Task inputs

******

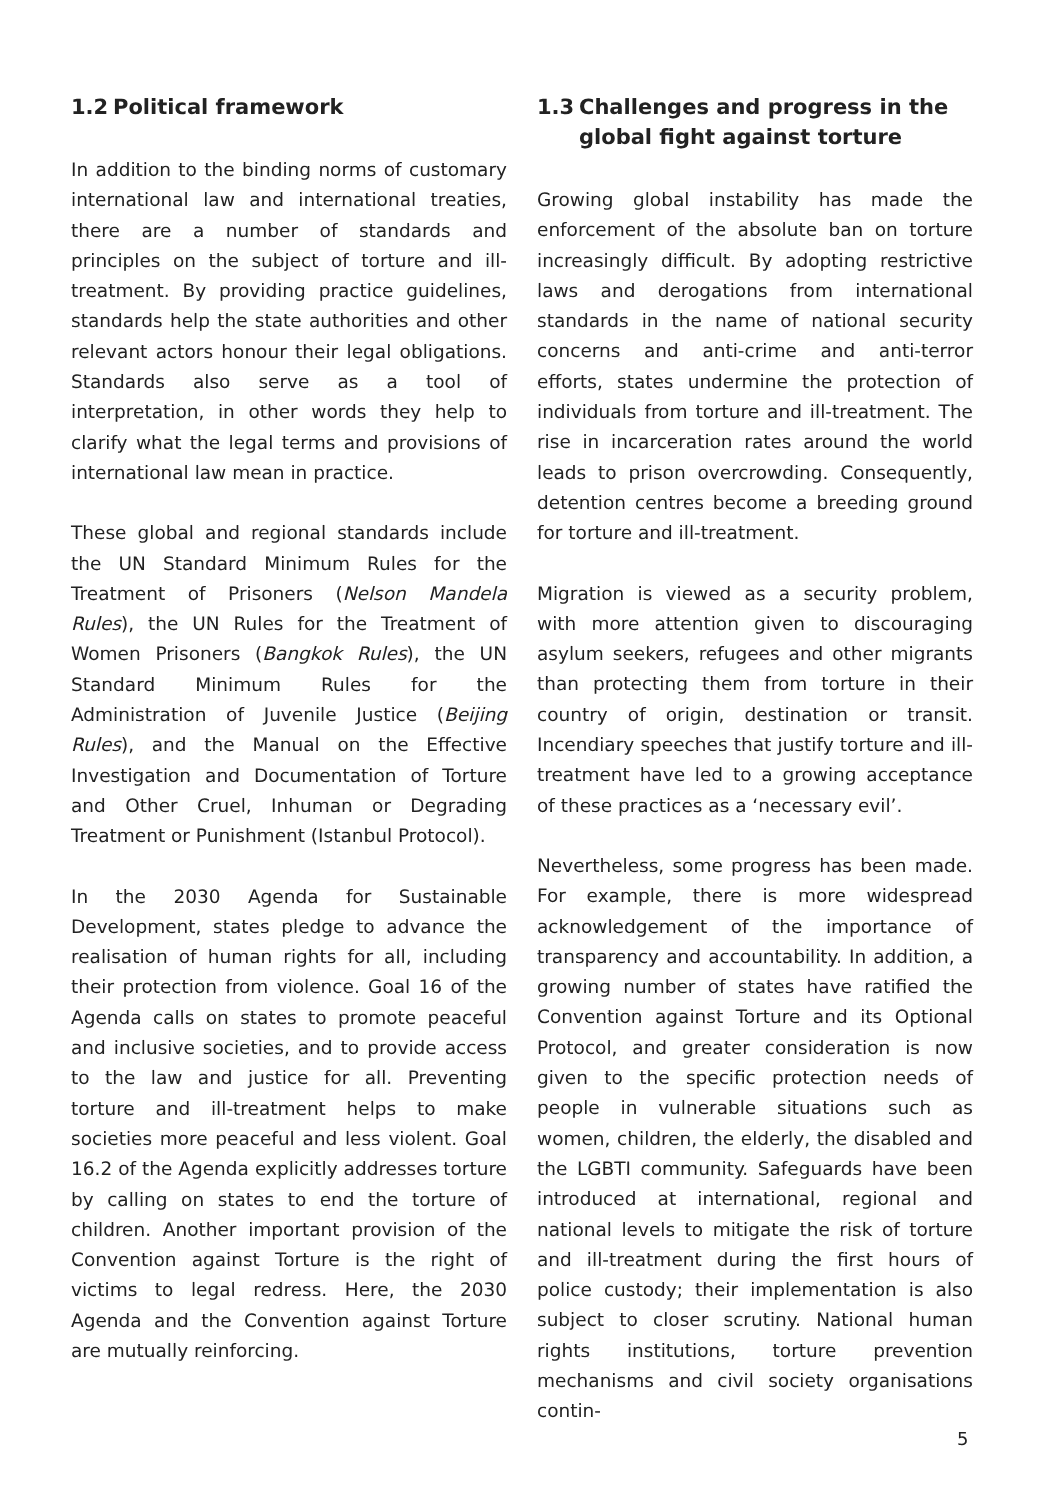1.2 Political framework
In addition to the binding norms of customary international law and international treaties, there are a number of standards and principles on the subject of torture and ill-treatment. By providing practice guidelines, standards help the state authorities and other relevant actors honour their legal obligations. Standards also serve as a tool of interpretation, in other words they help to clarify what the legal terms and provisions of international law mean in practice.
These global and regional standards include the UN Standard Minimum Rules for the Treatment of Prisoners (Nelson Mandela Rules), the UN Rules for the Treatment of Women Prisoners (Bangkok Rules), the UN Standard Minimum Rules for the Administration of Juvenile Justice (Beijing Rules), and the Manual on the Effective Investigation and Documentation of Torture and Other Cruel, Inhuman or Degrading Treatment or Punishment (Istanbul Protocol).
In the 2030 Agenda for Sustainable Development, states pledge to advance the realisation of human rights for all, including their protection from violence. Goal 16 of the Agenda calls on states to promote peaceful and inclusive societies, and to provide access to the law and justice for all. Preventing torture and ill-treatment helps to make societies more peaceful and less violent. Goal 16.2 of the Agenda explicitly addresses torture by calling on states to end the torture of children. Another important provision of the Convention against Torture is the right of victims to legal redress. Here, the 2030 Agenda and the Convention against Torture are mutually reinforcing.
1.3 Challenges and progress in the
global fight against torture
Growing global instability has made the enforcement of the absolute ban on torture increasingly difficult. By adopting restrictive laws and derogations from international standards in the name of national security concerns and anti-crime and anti-terror efforts, states undermine the protection of individuals from torture and ill-treatment. The rise in incarceration rates around the world leads to prison overcrowding. Consequently, detention centres become a breeding ground for torture and ill-treatment.
Migration is viewed as a security problem, with more attention given to discouraging asylum seekers, refugees and other migrants than protecting them from torture in their country of origin, destination or transit. Incendiary speeches that justify torture and ill-treatment have led to a growing acceptance of these practices as a ‘necessary evil’.
Nevertheless, some progress has been made. For example, there is more widespread acknowledgement of the importance of transparency and accountability. In addition, a growing number of states have ratified the Convention against Torture and its Optional Protocol, and greater consideration is now given to the specific protection needs of people in vulnerable situations such as women, children, the elderly, the disabled and the LGBTI community. Safeguards have been introduced at international, regional and national levels to mitigate the risk of torture and ill-treatment during the first hours of police custody; their implementation is also subject to closer scrutiny. National human rights institutions, torture prevention mechanisms and civil society organisations contin-
5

******

Your goal
Transcribe every record exactly and omit each image.

Solution
1.2 Political framework
In addition to the binding norms of customary international law and international treaties, there are a number of standards and principles on the subject of torture and ill-treatment. By providing practice guidelines, standards help the state authorities and other relevant actors honour their legal obligations. Standards also serve as a tool of interpretation, in other words they help to clarify what the legal terms and provisions of international law mean in practice.
These global and regional standards include the UN Standard Minimum Rules for the Treatment of Prisoners (Nelson Mandela Rules), the UN Rules for the Treatment of Women Prisoners (Bangkok Rules), the UN Standard Minimum Rules for the Administration of Juvenile Justice (Beijing Rules), and the Manual on the Effective Investigation and Documentation of Torture and Other Cruel, Inhuman or Degrading Treatment or Punishment (Istanbul Protocol).
In the 2030 Agenda for Sustainable Development, states pledge to advance the realisation of human rights for all, including their protection from violence. Goal 16 of the Agenda calls on states to promote peaceful and inclusive societies, and to provide access to the law and justice for all. Preventing torture and ill-treatment helps to make societies more peaceful and less violent. Goal 16.2 of the Agenda explicitly addresses torture by calling on states to end the torture of children. Another important provision of the Convention against Torture is the right of victims to legal redress. Here, the 2030 Agenda and the Convention against Torture are mutually reinforcing.
1.3 Challenges and progress in the
global fight against torture
Growing global instability has made the enforcement of the absolute ban on torture increasingly difficult. By adopting restrictive laws and derogations from international standards in the name of national security concerns and anti-crime and anti-terror efforts, states undermine the protection of individuals from torture and ill-treatment. The rise in incarceration rates around the world leads to prison overcrowding. Consequently, detention centres become a breeding ground for torture and ill-treatment.
Migration is viewed as a security problem, with more attention given to discouraging asylum seekers, refugees and other migrants than protecting them from torture in their country of origin, destination or transit. Incendiary speeches that justify torture and ill-treatment have led to a growing acceptance of these practices as a ‘necessary evil’.
Nevertheless, some progress has been made. For example, there is more widespread acknowledgement of the importance of transparency and accountability. In addition, a growing number of states have ratified the Convention against Torture and its Optional Protocol, and greater consideration is now given to the specific protection needs of people in vulnerable situations such as women, children, the elderly, the disabled and the LGBTI community. Safeguards have been introduced at international, regional and national levels to mitigate the risk of torture and ill-treatment during the first hours of police custody; their implementation is also subject to closer scrutiny. National human rights institutions, torture prevention mechanisms and civil society organisations contin-
5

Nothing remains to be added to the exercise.